Gmail Phishing Scam Fools Experts
Cyber criminals continue to eagerly exploit new AI capabilities to try robbing you of your data. Ever increasing their sophistication, the latest major news is a highly convincing Gmail AI scam that nearly fools even security experts. Phone numbers and emails that look authentic and seem to legitimately come from Google, as well as a professional, realistic AI voice, serve to make this scheme seem like a company representative is actually contacting you regarding an urgent problem with your account.
When even the experts almost fall for it, how much more at risk is the average user? In a blog post recounting his experience, analyst Sam Mitrovic highlights several red flags. For one thing, Google doesn’t call Gmail users without a connected Google Business Profile. Also indicative were account recovery notifications not initiated by the user, nor were any other Google sessions active besides Mitrovic’s.

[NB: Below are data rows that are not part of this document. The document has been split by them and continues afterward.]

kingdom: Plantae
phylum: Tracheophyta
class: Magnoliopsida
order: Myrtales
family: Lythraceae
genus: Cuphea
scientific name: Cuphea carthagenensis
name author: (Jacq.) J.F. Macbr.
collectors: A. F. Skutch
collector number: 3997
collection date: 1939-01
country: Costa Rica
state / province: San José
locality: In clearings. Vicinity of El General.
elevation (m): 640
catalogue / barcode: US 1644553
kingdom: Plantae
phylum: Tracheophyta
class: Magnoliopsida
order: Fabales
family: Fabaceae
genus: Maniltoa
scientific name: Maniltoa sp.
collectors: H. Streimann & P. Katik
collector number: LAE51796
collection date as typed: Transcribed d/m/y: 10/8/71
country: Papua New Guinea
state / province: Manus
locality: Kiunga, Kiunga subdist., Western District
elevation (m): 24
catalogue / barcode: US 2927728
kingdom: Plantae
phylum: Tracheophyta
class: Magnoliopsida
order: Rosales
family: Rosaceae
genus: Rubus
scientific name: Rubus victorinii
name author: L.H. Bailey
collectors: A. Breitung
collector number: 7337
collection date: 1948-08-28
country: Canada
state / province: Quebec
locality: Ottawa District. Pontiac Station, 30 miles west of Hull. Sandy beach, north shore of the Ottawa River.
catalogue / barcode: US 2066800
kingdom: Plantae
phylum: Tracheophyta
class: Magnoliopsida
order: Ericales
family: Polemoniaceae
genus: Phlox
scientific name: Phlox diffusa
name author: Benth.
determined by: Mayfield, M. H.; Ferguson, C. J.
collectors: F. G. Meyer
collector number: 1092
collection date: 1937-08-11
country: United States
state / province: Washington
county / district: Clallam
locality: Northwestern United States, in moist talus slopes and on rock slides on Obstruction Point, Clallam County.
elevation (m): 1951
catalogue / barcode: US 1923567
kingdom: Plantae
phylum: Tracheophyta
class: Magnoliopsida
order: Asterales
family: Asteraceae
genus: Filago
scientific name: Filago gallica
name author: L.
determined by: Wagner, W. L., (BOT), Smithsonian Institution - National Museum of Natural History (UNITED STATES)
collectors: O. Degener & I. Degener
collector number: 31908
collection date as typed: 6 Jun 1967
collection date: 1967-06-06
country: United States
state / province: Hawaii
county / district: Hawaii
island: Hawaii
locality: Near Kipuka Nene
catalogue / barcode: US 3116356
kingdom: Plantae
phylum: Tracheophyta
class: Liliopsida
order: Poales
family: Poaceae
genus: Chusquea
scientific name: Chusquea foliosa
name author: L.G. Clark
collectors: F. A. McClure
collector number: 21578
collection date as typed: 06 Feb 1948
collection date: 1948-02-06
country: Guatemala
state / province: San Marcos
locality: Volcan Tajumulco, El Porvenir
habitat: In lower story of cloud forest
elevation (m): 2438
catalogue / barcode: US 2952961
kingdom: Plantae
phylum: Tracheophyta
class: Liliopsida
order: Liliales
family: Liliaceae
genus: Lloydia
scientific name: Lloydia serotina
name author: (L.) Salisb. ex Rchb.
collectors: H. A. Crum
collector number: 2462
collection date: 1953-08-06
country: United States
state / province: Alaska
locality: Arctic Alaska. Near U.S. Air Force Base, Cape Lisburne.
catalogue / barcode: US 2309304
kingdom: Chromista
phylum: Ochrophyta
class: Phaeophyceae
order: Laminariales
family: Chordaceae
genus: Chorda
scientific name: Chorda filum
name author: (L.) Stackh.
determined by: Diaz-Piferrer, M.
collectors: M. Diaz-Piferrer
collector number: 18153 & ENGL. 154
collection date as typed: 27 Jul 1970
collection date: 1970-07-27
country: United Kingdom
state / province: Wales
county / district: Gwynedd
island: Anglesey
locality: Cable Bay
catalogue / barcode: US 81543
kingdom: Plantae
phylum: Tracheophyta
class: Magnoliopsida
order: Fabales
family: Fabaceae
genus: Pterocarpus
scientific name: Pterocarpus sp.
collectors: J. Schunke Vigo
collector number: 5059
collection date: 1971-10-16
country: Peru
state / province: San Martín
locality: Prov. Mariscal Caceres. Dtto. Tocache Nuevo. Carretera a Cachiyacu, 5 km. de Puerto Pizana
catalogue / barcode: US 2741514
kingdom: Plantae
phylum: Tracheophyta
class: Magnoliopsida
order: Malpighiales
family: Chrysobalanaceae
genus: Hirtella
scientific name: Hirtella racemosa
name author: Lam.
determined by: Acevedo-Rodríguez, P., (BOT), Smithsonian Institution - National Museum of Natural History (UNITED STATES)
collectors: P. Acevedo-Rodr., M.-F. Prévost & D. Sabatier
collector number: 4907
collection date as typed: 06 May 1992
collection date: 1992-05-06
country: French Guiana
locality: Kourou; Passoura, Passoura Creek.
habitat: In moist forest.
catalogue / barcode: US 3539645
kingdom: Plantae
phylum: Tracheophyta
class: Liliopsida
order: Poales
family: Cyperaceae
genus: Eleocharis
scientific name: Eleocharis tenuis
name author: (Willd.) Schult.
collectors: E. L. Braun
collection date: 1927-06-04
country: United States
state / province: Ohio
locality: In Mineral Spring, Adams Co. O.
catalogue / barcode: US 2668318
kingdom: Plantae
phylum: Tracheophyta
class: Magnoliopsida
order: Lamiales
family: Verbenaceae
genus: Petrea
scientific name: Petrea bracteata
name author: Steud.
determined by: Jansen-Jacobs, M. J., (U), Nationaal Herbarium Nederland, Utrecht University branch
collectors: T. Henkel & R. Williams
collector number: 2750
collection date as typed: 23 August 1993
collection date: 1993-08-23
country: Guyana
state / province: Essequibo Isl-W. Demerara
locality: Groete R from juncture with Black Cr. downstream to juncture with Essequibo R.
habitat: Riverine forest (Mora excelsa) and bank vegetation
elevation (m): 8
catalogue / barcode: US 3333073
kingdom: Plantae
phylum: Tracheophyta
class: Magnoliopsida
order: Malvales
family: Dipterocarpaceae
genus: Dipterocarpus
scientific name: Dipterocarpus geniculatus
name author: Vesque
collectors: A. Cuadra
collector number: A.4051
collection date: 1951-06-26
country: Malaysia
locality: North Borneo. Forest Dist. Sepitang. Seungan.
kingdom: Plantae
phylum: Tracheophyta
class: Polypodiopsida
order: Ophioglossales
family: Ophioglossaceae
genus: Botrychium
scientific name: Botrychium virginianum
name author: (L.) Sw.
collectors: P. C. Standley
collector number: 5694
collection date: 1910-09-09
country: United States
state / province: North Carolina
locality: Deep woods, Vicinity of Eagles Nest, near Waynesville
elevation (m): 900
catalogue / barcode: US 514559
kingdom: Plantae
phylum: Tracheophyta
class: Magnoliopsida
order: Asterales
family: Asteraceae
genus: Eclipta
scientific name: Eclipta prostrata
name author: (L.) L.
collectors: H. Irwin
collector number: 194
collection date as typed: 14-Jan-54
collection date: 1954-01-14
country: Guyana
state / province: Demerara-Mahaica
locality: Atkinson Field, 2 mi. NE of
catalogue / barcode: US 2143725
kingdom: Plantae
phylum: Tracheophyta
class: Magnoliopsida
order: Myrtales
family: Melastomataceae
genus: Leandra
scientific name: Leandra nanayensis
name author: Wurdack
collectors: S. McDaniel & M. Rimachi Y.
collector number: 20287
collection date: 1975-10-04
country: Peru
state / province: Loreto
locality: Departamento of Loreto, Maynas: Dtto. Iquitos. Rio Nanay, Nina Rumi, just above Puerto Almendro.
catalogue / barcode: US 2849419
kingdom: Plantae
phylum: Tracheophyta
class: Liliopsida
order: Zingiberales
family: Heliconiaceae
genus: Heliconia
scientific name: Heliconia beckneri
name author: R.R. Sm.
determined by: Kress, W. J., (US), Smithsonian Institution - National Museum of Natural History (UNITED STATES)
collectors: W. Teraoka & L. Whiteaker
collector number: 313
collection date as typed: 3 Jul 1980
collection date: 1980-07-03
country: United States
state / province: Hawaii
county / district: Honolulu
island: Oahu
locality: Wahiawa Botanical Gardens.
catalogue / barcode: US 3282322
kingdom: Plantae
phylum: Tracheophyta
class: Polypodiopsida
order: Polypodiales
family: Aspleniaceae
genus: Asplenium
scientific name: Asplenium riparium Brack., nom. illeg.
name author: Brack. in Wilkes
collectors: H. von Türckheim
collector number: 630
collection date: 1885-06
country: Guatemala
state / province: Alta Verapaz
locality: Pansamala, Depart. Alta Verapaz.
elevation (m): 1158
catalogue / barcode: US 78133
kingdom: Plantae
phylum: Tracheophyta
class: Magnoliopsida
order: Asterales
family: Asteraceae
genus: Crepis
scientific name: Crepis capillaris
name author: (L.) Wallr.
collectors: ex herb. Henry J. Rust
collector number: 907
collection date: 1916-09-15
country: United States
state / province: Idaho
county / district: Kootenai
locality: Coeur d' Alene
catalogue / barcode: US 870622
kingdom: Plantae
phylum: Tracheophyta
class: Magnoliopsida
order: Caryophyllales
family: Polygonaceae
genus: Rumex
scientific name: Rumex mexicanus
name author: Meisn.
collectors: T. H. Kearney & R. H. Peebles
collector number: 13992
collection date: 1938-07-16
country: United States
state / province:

Despite these warnings, which ultimately clued him in to the scam, Mitrovic guesses that the bad actors’ conversion rate for these calls answered is high, so cleverly deceptive is the ruse.
As Forbes points out, a good method for everyday users to stay safe from hacks that can fool even those in the business is to remain calm and not give in to the supposed urgency of the situation. Again, Google in the vast majority of cases will not be calling you, so that right there should put you on the alert. Personally, I don’t even answer my phone if I don’t recognize the number. Let them leave a voicemail if it’s so important, and I’ll judge it afterwards.
If that doesn’t convince you, using other tools like Google’s search engine, searching for the incoming phone number, checking your Gmail account: all can help keep you safe from sophisticated phishing. Freaking out and clicking a link or sharing your credentials with a friendly AI voice will only lead to real trouble.
It is nevertheless important to remain aware of what’s happening in the world of data security, as even a passing knowledge can help individuals smartly avoid falling into traps. For instance, in this year, 84.7% of organizations in a CyberEdge Group report were successfully hit by a cyberattack. This is down from 86.2% two years ago, but it’s still, you know, a pretty high percentage. The numbers do fluctuate from year to year, but they are unlikely to dip much lower than this stratospheric range. Cyber criminals are too good at what they do. The best supplement to organizations encrypting your sensitive data is to be mindful yourself, and employ a healthy skepticism.